災血一番隊長・恋王子ククル──最強な彼は、未亡人に甘えたくて今日もわざと怪我をする


 帝都動物園の正門は、内側からねじ曲げられていた。
 象舎の鉄柵は溶けたように歪み、獅子の檻は外側へと押し広げられている。園内を満たしていたはずの獣の匂いは消え、代わりに鼻を刺すのは、乾いた錆の臭気だった。

 四つ足の塊が、舗道を砕きながら走り、帝都を覆うように暴れ回っている。

 かつては象だったもの。
 かつては虎だったもの。
 かつては鹿だったもの。

 いまは、錆びた鉄の外殻に覆われた巨大な塊────錆鬼だ。
 鉄の宮様(みやさま)の異能・鉄の災血のチカラによって、園内にいた動物たちがことごとく錆びた鋼の怪物へと姿を変えてしまったのである。

 逃げ惑う人々の悲鳴が、街路に反響する。踏み潰された屋台。横転した人力車。路面電車の車体がねじ切られ、火花を散らしている。

 肉が裂ける音、骨が砕ける音、鉄が擦れる音。
 それらすべてが、ひとつの不協和音として帝都を満たしていた。

 帝都の摩天楼の上から、その光景を眺めている男がひとり。
 
 “(さび)の衣”を纏った、細身の男。
 かつてはヒバリの夫であった。しかしいまは違う。鉄の宮様の器だ。

 外套のように体を覆うそれは布ではない。薄く重なり合った鉄片が、呼吸するようにわずかに開閉し、赤黒い錆を滲ませている。
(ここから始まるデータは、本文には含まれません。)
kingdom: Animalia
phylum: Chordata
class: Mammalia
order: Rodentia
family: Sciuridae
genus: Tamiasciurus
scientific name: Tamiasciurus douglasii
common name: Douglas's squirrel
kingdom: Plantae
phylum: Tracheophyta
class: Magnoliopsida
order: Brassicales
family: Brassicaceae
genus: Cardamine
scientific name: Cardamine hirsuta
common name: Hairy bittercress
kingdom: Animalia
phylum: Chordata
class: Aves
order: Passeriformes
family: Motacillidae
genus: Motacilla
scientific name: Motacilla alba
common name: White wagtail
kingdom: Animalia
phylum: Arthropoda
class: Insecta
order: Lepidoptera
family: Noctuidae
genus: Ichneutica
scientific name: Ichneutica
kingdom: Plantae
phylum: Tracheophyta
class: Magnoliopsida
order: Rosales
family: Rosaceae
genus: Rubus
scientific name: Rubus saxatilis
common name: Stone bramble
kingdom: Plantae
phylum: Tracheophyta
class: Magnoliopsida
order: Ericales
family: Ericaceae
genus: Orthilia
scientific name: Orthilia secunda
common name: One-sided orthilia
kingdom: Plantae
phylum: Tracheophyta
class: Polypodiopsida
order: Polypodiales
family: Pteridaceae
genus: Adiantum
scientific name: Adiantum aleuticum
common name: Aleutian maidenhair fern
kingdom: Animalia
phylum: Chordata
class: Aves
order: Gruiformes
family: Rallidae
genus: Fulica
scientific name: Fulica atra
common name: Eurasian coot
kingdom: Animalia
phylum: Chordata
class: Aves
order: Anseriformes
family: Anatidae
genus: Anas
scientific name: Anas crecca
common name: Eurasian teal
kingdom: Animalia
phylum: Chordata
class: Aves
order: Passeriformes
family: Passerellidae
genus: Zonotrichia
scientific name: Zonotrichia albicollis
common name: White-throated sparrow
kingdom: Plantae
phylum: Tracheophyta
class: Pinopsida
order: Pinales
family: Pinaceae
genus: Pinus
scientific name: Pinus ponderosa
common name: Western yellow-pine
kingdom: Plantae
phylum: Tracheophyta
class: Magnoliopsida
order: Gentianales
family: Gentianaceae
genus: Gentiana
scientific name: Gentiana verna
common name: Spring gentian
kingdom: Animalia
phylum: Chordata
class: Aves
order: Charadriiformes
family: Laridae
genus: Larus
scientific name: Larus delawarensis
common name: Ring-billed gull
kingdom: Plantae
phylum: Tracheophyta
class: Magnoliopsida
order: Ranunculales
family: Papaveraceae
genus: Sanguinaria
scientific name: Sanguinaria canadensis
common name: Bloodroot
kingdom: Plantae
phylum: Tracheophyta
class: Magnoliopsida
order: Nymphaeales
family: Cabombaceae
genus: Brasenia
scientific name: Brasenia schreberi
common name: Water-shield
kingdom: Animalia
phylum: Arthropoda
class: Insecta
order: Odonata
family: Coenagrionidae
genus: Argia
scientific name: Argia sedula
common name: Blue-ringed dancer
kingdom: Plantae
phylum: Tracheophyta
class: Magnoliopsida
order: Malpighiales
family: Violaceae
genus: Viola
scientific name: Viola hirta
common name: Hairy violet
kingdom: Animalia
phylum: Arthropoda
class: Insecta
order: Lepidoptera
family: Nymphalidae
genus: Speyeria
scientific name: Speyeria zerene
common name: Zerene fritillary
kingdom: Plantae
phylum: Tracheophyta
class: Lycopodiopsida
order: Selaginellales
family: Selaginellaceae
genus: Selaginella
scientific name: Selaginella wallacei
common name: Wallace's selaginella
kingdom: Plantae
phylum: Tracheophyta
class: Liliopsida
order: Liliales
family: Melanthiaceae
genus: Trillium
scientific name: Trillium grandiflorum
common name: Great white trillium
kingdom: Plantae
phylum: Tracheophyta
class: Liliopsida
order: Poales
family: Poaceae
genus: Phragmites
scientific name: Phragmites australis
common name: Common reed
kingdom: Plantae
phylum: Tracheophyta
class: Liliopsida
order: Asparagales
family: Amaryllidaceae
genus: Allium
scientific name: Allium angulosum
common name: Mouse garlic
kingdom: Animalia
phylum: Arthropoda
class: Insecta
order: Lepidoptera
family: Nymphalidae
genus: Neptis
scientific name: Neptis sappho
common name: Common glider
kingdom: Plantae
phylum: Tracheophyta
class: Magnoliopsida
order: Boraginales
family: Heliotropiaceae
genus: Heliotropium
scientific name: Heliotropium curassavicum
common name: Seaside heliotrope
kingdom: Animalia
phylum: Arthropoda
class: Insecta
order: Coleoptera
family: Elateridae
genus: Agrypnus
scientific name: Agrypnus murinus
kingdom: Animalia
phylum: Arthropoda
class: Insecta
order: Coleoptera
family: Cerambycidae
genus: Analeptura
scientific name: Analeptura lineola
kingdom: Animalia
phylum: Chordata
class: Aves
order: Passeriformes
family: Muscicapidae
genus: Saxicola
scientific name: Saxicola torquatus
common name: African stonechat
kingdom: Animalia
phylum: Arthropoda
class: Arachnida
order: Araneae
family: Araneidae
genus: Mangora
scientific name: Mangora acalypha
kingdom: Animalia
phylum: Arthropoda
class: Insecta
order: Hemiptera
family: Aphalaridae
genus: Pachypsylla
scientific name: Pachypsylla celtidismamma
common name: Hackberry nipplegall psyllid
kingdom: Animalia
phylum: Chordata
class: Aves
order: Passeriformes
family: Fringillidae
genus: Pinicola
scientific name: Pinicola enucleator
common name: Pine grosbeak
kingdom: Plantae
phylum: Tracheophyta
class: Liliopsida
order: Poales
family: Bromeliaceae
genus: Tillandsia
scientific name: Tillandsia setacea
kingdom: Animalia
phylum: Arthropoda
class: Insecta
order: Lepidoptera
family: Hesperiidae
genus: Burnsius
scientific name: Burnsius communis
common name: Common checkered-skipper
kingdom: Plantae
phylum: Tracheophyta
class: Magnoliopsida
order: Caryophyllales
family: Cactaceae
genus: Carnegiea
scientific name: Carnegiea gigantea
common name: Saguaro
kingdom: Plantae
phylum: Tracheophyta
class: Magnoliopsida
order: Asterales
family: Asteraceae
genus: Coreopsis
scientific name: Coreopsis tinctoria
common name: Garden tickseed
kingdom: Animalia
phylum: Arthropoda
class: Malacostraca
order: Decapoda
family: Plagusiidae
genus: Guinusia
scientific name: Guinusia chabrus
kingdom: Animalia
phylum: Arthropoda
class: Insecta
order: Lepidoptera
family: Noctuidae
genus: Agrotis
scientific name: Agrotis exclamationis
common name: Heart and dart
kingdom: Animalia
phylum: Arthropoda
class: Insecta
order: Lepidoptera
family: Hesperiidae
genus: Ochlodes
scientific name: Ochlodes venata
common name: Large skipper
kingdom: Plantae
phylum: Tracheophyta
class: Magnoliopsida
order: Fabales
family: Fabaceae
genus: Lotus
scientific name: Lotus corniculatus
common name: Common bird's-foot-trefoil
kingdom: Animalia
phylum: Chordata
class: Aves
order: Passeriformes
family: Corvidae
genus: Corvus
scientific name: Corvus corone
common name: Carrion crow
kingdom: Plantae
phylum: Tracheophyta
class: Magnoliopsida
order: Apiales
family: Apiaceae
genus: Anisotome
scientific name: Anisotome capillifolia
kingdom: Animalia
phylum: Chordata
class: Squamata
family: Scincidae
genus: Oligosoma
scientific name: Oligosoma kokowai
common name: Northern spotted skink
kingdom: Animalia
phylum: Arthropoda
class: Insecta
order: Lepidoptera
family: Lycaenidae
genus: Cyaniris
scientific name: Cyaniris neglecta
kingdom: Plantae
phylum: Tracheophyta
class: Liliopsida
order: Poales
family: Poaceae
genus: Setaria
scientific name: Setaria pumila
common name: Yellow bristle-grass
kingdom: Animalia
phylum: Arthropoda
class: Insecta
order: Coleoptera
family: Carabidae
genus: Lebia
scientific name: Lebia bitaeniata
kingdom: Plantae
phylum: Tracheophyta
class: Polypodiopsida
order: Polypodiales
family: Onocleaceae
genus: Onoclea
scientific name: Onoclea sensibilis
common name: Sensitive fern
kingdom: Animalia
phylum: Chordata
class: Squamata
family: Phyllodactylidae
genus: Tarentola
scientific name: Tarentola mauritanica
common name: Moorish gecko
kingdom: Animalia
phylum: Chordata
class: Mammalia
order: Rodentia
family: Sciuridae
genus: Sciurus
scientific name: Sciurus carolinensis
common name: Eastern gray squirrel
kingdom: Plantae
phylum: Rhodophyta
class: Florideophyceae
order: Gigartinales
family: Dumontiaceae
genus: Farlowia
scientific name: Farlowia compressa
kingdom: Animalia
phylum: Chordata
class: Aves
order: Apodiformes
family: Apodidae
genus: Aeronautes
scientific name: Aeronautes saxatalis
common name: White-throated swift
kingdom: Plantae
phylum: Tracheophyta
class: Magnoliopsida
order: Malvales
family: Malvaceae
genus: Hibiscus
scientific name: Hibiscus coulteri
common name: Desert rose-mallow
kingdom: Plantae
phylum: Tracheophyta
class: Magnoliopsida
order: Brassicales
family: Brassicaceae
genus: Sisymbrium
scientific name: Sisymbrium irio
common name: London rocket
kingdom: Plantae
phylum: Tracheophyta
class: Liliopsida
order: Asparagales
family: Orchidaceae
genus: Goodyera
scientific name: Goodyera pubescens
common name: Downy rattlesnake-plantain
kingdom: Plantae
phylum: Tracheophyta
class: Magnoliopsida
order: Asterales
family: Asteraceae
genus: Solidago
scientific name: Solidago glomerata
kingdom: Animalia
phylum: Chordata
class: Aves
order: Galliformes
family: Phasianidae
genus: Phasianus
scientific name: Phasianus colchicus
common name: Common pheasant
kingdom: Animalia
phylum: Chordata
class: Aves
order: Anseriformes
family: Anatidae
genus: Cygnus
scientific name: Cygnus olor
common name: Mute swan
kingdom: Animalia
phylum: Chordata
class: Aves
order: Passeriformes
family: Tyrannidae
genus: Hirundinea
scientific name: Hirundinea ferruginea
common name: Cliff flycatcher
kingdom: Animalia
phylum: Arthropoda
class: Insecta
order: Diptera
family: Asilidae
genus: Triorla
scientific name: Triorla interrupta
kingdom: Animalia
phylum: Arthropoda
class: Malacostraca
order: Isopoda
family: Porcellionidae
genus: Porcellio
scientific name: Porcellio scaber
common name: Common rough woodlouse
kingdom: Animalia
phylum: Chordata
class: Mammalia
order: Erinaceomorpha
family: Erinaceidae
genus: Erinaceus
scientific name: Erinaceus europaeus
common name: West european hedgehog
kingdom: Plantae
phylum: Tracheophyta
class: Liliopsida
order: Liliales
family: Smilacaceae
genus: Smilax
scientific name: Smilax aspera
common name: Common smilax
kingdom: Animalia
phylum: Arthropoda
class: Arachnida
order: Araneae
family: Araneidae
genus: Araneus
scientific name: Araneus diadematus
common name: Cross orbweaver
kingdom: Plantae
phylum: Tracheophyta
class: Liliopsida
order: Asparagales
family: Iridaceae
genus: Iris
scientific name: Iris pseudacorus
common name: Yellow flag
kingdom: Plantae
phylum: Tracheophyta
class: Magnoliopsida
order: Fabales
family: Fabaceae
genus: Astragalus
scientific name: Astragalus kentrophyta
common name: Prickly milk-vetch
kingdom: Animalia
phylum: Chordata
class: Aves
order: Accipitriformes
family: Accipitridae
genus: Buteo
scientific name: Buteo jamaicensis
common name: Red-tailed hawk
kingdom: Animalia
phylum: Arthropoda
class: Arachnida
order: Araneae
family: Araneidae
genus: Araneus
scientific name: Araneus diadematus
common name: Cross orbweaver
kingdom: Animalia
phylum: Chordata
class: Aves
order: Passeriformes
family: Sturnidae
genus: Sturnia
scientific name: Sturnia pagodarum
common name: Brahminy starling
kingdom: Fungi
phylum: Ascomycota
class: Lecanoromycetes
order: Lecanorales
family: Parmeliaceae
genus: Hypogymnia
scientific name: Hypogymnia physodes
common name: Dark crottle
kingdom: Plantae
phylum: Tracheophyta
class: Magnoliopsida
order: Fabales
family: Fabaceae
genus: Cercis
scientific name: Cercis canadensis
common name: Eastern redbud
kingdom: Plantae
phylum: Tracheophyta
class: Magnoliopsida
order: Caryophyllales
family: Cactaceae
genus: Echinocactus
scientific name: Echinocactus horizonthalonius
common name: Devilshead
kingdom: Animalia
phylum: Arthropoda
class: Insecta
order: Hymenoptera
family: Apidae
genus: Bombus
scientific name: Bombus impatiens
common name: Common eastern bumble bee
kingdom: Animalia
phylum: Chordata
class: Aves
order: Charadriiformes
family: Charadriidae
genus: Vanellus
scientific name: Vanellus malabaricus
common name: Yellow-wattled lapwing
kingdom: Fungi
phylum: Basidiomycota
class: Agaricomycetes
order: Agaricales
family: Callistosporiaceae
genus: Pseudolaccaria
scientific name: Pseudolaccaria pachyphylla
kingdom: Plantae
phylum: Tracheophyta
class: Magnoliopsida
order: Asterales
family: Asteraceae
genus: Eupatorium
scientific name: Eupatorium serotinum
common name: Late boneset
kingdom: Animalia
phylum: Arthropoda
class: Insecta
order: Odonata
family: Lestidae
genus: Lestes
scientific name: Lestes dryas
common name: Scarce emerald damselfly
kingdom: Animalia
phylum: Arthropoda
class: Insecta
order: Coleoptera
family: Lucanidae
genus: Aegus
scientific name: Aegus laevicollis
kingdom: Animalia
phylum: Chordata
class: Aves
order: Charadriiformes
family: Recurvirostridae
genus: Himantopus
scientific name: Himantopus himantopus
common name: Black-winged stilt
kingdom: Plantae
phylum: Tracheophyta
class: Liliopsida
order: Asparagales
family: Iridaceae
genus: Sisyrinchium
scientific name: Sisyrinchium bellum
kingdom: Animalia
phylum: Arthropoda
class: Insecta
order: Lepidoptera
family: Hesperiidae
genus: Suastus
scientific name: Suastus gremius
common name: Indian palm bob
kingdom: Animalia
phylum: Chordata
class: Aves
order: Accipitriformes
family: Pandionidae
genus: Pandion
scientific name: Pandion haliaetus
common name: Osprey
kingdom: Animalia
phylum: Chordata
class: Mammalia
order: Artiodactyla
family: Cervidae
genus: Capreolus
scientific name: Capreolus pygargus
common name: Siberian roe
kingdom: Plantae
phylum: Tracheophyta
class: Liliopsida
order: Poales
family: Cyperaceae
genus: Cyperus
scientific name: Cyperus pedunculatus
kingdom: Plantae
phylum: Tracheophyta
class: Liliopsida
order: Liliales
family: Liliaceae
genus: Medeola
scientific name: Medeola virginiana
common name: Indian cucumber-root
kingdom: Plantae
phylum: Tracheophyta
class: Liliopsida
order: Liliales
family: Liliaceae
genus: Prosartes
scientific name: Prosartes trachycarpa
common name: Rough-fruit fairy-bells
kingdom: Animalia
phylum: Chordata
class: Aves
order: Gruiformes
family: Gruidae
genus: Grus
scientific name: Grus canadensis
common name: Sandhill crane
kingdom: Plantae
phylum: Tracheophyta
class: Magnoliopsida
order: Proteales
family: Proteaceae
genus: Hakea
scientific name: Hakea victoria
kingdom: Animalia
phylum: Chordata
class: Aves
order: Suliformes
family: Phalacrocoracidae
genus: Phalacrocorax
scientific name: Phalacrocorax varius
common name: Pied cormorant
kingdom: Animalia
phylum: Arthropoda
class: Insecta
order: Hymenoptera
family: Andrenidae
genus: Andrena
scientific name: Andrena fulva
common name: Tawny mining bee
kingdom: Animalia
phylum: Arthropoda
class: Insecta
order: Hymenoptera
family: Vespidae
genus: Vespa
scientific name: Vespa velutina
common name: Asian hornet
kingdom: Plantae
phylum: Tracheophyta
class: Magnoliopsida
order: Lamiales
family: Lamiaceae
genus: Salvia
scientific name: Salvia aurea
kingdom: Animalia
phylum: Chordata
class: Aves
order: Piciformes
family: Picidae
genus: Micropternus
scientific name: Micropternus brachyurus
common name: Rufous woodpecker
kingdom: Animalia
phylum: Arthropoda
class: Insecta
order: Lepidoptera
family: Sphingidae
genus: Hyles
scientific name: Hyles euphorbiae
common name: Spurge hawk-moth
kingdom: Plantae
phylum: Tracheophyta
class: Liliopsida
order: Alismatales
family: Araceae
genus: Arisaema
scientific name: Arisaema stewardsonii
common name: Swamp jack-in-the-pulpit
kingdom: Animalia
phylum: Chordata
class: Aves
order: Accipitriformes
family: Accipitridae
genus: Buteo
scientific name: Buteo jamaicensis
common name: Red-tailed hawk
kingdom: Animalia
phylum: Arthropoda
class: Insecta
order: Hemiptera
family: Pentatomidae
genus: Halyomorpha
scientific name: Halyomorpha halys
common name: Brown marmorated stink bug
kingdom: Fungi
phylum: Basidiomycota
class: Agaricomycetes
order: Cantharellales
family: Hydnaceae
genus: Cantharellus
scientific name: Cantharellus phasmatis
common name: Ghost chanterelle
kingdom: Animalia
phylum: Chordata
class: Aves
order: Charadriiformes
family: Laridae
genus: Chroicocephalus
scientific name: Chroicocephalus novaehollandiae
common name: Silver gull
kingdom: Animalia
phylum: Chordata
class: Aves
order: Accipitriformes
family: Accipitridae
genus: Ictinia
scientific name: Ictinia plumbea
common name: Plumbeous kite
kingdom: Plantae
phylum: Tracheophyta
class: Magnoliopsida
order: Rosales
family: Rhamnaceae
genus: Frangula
歩くたびに、乾いた擦過音が不気味に鳴っている。

 宮様は、感慨もなく口を開いた。

「……あっけないものだな」

 視線の先で、錆鬼が人の群れに突っ込む。悲鳴が途切れ、赤い飛沫が空に散った。

「帝都を守る最強は、もういない」

 己と同じ存在、鉄の災血────恋王子ククル。
 背後から刃を差し込み、その心臓に届いた感触を、宮様は確かに覚えている。
 辛うじて女を守り、愚かにも立ち向かってきた“小僧”を労せず一刀のもとに切り伏せてやった。

 ────死んだ。

 そう結論づけるには、十分な手応えだった。

 宮様の背後には、数名の男たちが控えていた。粗末な外套に身を包み、顔には長年の潜伏生活を刻んだような影がある。
 かつての連合国の残党だ。
 皇国に敗れ、地下に潜り、機会を待ち続けていた者たちである。

「さすがですな、宮様」

 そのうちの一人が、へつらうように口を開いた。

「鉄の災血を討つとは。これで皇国の時代も終わりだ。死者の蘇りの件も、我らの手引きが────」

 言葉は、最後まで続かなかった。男の体が、音もなく崩れたのだ。
 膝から落ち、次の瞬間には、全身が赤黒い錆に覆われている。声を発することもできず、皮膚が剥がれ、骨が露出し、やがてそれすらも風化したように崩れ落ちた。

 残ったのは、砂のような粉だけだった。

 他の男たちが凍りつく。

「み……宮様?」

 かすれた声。
 宮様は振り返らない。

「薄汚い豚が」

 ぞっとするほどに穏やかで澄んだ声色だった。

「こいつらは、錆鬼(サッキ)にもならん」

 残った男たちが後ずさる。だが、逃げるより早く、その体は次々と崩れた。肉が錆に侵され、骨が砂のように崩れ、衣だけが地に落ちてゆく。

 宮様は一瞥もしない。
 足元を流れる血が、ビルの下の水面へと滴っていく。

 遠くで、錆鬼の噛み合わない歯車のような咆哮が響く。
 帝都は、いままさに壊れているのだ。赤子を慈しむかのように柔らかな笑みを浮かべた宮様はゆっくりと歩き出した。
 靴底が石畳を踏むたび、乾いた音が鳴る。
 向かう先はただ一つ。
 
 ────皇居だ。

「帝を殺す」

 それは宣言ではなく、事実の確認のように淡々と呟かれた。

 ビルから地上へと飛び降りた宮様の目に、煙の向こう、朱塗りの門が見えた。

「まもなくだ」

 帝都はまだ燃え続けている……だが、終わりはすぐそこだった。